Germanium‐Carbdiyne: A 3D Well‐Defined sp‐Hybridized Carbon‐Based Material with Superhigh Li Storage Property

Carbyne delivers various excellent properties for the existence of the larger number of sp‐hybridized carbon atoms. Here, a 3D well‐defined porous carbon material germanium‐carbdiyne (Ge‐CDY) which is comprised of only sp‐hybridized carbon atoms bridging by Ge atoms has been developed and investigated.
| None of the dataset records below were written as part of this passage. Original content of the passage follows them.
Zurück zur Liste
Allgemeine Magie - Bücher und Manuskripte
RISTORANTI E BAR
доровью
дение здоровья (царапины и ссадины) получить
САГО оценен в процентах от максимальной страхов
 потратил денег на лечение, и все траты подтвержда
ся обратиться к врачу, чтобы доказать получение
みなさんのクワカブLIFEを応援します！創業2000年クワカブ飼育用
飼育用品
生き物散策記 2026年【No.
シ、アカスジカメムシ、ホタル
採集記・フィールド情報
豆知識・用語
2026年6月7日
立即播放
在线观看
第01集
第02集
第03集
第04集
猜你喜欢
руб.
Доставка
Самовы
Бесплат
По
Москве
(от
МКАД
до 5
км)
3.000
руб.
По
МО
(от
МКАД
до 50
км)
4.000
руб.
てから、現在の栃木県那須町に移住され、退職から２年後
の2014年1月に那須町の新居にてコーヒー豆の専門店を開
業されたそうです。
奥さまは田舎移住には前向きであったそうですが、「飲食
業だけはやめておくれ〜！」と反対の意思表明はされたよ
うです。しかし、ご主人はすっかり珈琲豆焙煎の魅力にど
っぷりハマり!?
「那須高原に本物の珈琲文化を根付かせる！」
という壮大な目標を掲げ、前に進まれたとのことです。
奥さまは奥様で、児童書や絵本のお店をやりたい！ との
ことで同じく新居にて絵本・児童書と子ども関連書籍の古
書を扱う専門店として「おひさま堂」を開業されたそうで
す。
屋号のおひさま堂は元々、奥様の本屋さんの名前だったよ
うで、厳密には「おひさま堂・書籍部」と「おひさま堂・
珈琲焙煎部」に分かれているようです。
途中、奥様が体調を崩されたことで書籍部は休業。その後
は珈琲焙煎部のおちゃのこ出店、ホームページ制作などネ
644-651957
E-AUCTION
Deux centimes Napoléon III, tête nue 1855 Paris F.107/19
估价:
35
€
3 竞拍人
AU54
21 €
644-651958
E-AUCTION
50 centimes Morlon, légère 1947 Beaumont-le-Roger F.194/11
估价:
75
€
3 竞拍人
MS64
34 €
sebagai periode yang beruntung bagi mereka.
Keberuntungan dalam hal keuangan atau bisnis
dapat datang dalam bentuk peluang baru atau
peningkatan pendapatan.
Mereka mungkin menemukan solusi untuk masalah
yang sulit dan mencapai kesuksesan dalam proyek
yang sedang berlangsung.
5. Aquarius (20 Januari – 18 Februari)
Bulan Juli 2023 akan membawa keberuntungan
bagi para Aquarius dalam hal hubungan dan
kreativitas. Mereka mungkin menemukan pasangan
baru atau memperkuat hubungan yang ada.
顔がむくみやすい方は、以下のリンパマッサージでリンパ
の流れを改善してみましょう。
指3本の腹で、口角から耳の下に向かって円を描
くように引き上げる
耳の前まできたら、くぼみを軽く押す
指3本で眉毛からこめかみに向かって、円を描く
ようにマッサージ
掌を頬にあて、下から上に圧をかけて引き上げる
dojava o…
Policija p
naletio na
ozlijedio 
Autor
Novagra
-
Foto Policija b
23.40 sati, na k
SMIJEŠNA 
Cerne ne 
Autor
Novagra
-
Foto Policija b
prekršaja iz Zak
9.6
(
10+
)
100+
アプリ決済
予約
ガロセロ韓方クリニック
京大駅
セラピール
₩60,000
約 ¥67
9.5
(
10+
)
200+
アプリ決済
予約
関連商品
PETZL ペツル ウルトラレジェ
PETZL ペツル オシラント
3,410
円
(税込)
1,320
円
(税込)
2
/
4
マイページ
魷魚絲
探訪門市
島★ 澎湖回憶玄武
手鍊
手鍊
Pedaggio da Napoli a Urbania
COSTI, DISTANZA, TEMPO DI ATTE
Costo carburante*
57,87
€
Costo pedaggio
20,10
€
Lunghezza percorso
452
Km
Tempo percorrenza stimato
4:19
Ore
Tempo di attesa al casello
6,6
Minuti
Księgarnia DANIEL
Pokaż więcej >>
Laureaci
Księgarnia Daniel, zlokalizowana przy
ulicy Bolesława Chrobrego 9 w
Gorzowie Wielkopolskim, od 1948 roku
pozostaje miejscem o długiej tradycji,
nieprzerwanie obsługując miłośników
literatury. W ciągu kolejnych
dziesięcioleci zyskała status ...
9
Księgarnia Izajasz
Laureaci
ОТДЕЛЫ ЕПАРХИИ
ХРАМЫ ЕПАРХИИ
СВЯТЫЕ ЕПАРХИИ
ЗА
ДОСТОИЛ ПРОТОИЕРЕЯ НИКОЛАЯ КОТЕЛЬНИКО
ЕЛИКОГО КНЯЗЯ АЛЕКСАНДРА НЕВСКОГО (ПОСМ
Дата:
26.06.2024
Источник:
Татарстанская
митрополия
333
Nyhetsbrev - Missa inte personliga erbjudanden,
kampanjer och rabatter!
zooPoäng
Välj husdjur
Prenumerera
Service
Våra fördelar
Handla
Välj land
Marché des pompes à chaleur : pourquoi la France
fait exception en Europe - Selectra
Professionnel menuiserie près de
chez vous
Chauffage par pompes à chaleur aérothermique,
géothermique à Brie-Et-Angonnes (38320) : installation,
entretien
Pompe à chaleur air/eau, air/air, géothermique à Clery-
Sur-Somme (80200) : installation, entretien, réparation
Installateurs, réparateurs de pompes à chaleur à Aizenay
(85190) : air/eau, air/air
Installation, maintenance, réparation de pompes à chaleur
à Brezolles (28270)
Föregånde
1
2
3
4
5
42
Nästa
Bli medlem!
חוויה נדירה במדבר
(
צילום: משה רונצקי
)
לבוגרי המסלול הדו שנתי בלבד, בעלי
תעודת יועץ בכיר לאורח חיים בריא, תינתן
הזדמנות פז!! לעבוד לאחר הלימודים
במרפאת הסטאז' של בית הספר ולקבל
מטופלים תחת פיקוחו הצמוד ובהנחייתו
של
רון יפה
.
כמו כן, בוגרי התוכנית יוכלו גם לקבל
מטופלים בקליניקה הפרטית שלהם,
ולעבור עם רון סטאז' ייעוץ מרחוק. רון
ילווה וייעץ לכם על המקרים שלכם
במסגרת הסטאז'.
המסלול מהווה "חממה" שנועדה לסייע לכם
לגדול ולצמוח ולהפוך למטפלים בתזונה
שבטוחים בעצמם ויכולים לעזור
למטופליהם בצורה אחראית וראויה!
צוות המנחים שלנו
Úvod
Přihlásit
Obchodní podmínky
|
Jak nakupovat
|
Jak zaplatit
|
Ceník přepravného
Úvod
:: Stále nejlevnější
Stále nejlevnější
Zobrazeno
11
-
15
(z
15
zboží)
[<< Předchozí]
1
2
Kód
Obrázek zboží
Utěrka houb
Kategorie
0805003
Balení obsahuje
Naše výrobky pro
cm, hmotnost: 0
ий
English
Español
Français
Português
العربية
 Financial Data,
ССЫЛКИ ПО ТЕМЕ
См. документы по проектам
The unique diamond‐like structure constructed by linear butadiyne bonds and sp3‐hybridized Ge atoms ensures the stability of Ge‐CDY. The large percentage of conjugated alkyne bonds composed of sp‐C guarantees the good conductivity and the low band gap, which were further confirmed experimentally and theoretically, endowing Ge‐CDY with the potential in electrochemical applications. The well‐defined 3D carbon skeleton of Ge‐CDY provides abundant uniform nanopores, which is suitable for metal ions storage and diffusion. Further half‐cell evaluation also demonstrated Ge‐CDY exhibited an excellent performance in lithium storage. All those indicating sp‐hybridized carbon‐based materials can exhibit great potential to possess excellent properties and be applied in the field of energy, electronic, and so on. A 3D well‐defined porous material germanium‐carbdiyne (Ge‐CDY) comprised only with sp‐hybridized carbon atoms bridged by Ge atoms has been synthesized and investigated. The unique 3D diamond‐like Ge‐CDY delivers excellent stability, superior conductivity, low band gap, and sufficient ionic migration passageways, ensuring exceptional potential in photoelectric conversion and electronics, and so on.